INSTRUCTIONS TO FOLLOW
Answer these from the passage on Belton with Browston:
(a) What was the parish's population at the 2011 Census?
(b) Which rural district was the parish in before the Local Government Act 1972?
(c) Under what name does Browston appear in the Domesday book?

GIVEN PASSAGE
Belton with Browston is a civil parish in the English county of Norfolk. Historically part of Suffolk, the parish consists of the villages of Belton and Browston Green, and is situated some 5 miles (8 km) south-west of the town of Great Yarmouth and 6 miles (10 km) north-west of the Suffolk town of Lowestoft.

The civil parish has an area of 3.23 square miles (8.36 square km) and in the 2001 census had a population of 4,098 in 1,589 households, the population reducing to 3,805 at the 2011 Census. For the purposes of local government, the parish today falls within the district of Great Yarmouth. However prior to the Local Government Act 1972, the parish was within Lothingland Rural District in Suffolk. It is connected to Yarmouth by bus services 6B and 7 and to Norwich by the X11 service, operated by First Norfolk & Suffolk.

History
The earliest evidence of human inhabitation is a flint axehead from the Palaeolithic period. The fort at nearby Burgh Castle along with finds of coins and pottery indicate that the area was inhabited throughout the Roman Britain period.

Belton (as Beletun) and Browston (as Brockestuna) are both mentioned in Domesday book, published after the Norman Invasion of 1066. The population was probably around 50–60 in each of the villages.

DATA SECTION
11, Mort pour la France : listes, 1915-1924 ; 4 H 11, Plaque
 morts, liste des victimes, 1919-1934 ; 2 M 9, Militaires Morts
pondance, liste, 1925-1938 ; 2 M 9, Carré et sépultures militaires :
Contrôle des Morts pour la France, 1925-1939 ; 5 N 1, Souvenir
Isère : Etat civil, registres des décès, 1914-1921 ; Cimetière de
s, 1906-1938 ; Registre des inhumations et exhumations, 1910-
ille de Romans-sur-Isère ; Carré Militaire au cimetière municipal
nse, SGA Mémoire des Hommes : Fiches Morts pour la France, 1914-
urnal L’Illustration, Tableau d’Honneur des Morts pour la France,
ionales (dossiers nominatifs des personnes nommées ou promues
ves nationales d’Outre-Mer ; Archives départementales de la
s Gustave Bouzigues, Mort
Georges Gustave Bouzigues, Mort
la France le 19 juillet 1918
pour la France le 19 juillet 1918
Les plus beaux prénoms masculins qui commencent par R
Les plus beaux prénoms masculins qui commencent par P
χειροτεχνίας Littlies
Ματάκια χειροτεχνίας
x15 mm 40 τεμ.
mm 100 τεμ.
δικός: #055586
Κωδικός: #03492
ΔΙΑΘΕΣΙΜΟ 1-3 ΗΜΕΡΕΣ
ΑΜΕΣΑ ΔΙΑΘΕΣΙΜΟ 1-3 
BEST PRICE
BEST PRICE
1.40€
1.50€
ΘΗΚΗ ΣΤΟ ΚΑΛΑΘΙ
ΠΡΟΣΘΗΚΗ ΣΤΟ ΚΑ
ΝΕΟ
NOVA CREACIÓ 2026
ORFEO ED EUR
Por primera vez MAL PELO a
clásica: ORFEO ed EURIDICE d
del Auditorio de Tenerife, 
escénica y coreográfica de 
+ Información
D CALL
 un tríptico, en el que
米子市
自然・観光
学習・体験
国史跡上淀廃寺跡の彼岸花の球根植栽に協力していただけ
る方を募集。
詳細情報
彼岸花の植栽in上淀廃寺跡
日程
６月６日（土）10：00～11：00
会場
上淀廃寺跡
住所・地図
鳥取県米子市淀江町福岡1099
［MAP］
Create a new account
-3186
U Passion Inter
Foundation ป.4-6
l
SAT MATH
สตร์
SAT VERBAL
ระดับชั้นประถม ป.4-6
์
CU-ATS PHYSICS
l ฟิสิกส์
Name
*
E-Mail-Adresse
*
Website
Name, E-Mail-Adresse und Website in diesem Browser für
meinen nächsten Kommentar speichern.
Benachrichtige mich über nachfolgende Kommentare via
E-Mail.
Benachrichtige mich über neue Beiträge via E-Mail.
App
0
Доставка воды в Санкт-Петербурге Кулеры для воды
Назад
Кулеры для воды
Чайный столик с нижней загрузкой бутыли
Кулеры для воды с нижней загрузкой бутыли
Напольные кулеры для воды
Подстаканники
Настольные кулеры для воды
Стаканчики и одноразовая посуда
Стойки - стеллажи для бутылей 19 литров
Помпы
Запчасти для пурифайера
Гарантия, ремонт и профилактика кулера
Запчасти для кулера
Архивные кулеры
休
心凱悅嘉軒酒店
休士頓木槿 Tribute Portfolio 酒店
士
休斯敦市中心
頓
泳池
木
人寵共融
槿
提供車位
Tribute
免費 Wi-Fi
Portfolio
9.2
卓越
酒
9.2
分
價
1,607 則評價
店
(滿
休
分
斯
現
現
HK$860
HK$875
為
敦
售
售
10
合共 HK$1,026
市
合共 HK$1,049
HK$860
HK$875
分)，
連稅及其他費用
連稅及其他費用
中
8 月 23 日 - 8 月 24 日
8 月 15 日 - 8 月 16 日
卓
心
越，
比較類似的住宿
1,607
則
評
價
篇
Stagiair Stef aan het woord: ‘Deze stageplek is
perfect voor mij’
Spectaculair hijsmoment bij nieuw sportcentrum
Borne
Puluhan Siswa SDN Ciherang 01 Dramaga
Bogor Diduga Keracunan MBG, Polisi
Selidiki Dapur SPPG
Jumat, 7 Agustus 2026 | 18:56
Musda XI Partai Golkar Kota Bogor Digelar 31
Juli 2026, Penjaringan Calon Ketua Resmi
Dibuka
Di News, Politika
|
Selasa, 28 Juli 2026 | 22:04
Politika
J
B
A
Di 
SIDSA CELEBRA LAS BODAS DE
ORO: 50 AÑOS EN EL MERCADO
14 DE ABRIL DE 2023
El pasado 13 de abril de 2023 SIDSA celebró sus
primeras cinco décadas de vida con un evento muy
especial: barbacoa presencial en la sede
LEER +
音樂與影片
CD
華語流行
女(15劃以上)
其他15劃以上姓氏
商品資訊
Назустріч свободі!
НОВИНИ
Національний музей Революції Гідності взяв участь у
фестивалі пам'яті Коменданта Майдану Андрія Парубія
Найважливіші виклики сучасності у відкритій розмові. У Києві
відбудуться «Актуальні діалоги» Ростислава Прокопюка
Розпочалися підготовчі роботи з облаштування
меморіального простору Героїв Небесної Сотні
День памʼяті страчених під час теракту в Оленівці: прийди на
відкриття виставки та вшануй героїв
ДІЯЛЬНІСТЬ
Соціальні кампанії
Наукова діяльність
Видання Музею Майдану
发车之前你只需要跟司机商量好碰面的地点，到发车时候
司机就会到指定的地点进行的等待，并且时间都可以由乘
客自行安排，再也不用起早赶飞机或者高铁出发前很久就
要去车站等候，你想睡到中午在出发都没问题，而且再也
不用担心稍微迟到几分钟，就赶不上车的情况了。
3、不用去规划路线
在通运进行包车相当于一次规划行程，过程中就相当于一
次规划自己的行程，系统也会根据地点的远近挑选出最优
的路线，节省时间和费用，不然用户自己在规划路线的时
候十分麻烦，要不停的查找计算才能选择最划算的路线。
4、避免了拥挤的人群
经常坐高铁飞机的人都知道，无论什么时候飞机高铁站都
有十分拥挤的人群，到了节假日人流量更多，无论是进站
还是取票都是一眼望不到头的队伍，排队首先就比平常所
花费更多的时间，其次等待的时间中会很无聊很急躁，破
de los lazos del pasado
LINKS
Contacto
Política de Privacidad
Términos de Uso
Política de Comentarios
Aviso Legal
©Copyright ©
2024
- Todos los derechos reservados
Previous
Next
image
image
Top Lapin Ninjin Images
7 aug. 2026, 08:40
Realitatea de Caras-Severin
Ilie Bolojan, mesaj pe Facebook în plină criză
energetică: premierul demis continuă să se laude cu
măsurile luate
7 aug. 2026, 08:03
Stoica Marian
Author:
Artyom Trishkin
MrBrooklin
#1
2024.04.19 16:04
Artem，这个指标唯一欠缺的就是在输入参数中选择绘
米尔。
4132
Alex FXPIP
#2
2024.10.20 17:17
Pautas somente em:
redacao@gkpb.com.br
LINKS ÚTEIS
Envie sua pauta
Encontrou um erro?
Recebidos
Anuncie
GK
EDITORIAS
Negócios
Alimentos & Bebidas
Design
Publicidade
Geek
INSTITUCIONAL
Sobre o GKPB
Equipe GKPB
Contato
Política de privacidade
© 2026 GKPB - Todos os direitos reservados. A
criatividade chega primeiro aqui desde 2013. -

EXERCISE RESPONSE
(a) 3,805
(b) Lothingland Rural District in Suffolk
(c) Brockestuna